Top of Listed records

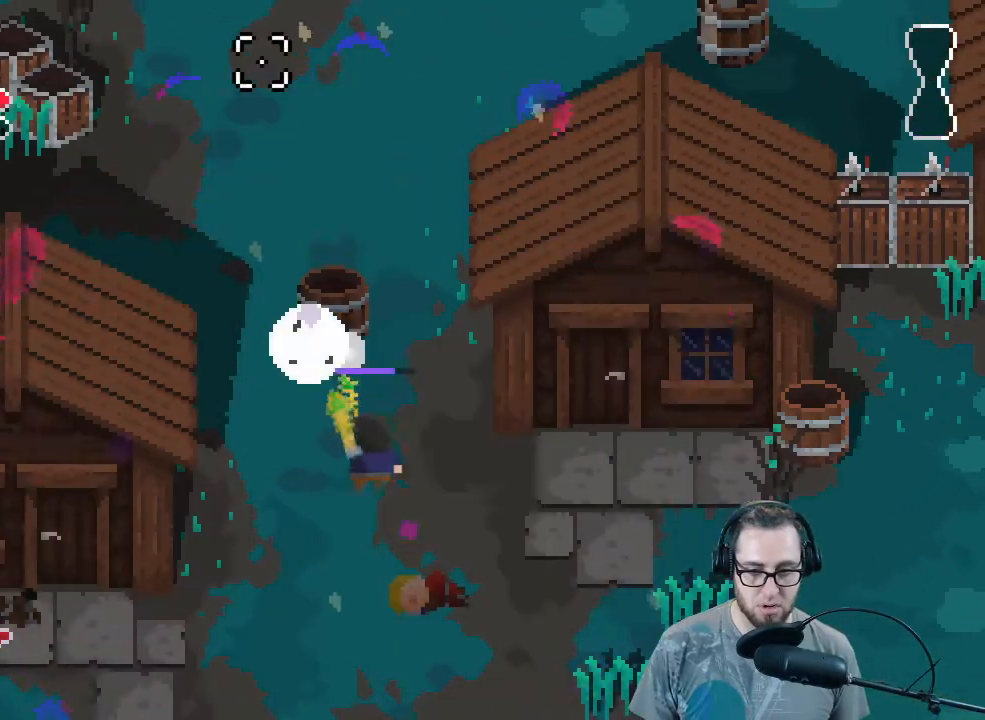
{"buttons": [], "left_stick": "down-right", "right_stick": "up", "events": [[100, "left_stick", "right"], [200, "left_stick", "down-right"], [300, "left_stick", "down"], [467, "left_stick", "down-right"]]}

Bottom of Listed records
Top of Listed records

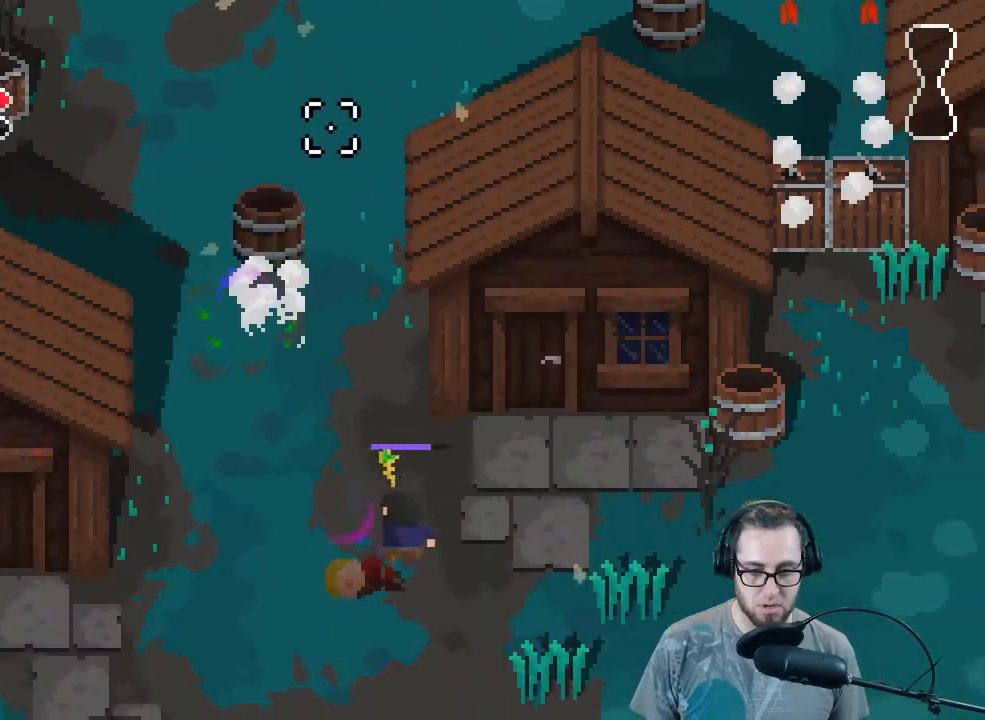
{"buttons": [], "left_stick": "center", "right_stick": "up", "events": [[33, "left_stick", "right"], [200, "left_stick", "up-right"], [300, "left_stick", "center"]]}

Bottom of Listed records
Top of Listed records

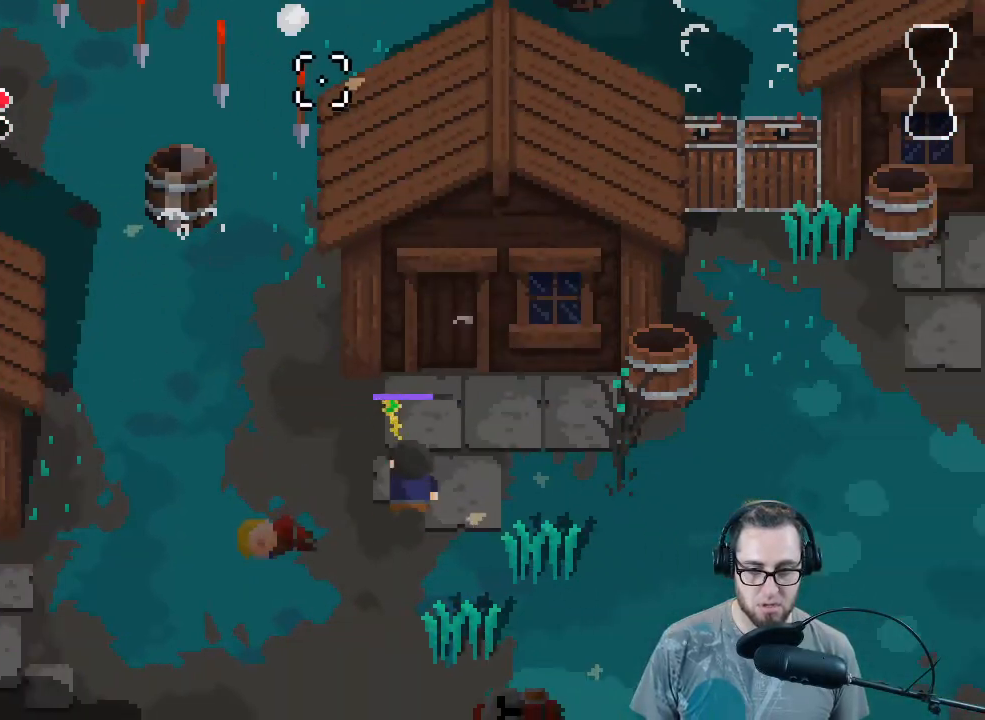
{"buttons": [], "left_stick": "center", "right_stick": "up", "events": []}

Bottom of Listed records

_Goal of the exercise_
The expected answer is every line in the data above that carries the string "center".

_Finished exercise_
{"buttons": [], "left_stick": "center", "right_stick": "up", "events": [[33, "left_stick", "right"], [200, "left_stick", "up-right"], [300, "left_stick", "center"]]}
{"buttons": [], "left_stick": "center", "right_stick": "up", "events": []}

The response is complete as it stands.